# What this task involves
Search through the entries for the word "Jersey" and copy every line that has it.

# Records for the task
────

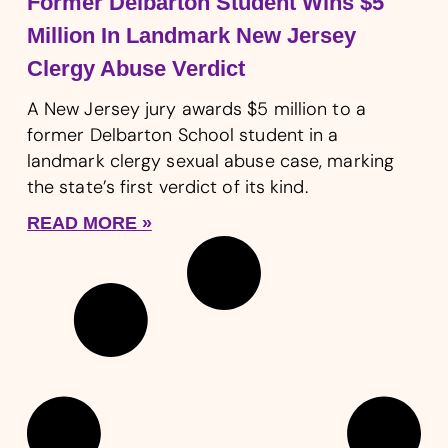
Former Delbarton Student Wins $5
Million In Landmark New Jersey
Clergy Abuse Verdict
A New Jersey jury awards $5 million to a
former Delbarton School student in a
landmark clergy sexual abuse case, marking
the state’s first verdict of its kind.
READ MORE »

────

# Answer box
Million In Landmark New Jersey
A New Jersey jury awards $5 million to a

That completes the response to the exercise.